## [REQUIRED ACTION]
After locating the line with "right front paw: (188, 332)", set down that line and all the lines that follow it, unchanged, to the end of the records; omit the pictures.

[Saved data entries]
════════════════════

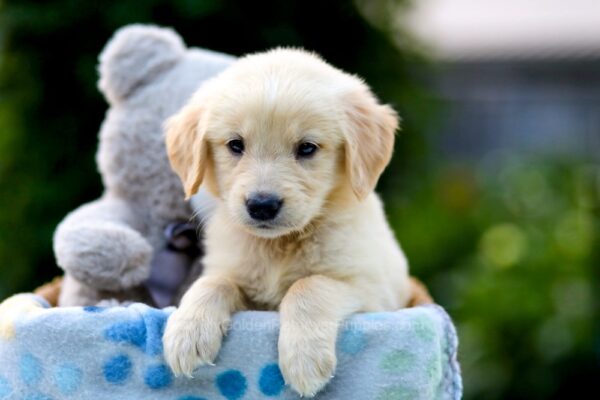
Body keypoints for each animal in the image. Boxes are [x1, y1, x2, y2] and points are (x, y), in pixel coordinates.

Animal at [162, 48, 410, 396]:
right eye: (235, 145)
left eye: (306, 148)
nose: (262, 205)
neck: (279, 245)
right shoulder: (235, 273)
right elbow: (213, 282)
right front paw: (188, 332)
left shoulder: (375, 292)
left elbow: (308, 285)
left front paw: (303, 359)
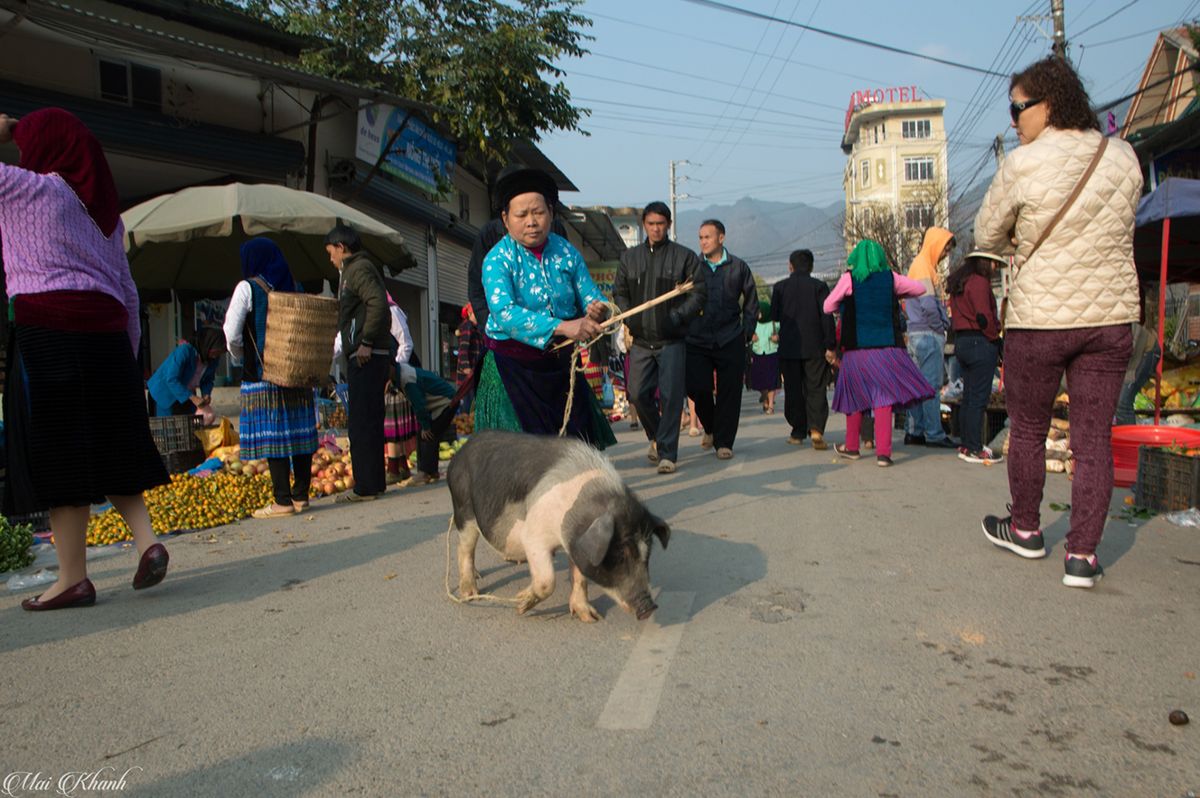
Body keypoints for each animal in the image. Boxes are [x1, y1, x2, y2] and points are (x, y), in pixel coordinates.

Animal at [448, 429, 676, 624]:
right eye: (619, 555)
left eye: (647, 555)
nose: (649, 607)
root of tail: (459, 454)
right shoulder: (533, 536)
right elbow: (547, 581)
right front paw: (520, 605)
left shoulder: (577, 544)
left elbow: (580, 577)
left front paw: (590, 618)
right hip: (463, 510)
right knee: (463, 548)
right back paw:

════════════════════

## [ANSWER]
right front paw: (188, 332)
left shoulder: (375, 292)
left elbow: (308, 285)
left front paw: (303, 359)
Body keypoints for each animal in the image. Boxes are [x1, y1, x2, y2] and points are (x, y), in pixel coordinates.

Animal at [448, 429, 676, 624]:
right eye: (619, 555)
left eye: (647, 555)
nose: (649, 607)
root of tail: (459, 454)
right shoulder: (533, 536)
right elbow: (547, 581)
right front paw: (520, 605)
left shoulder: (577, 544)
left elbow: (580, 577)
left front paw: (590, 618)
right hip: (463, 510)
right knee: (463, 548)
right back paw:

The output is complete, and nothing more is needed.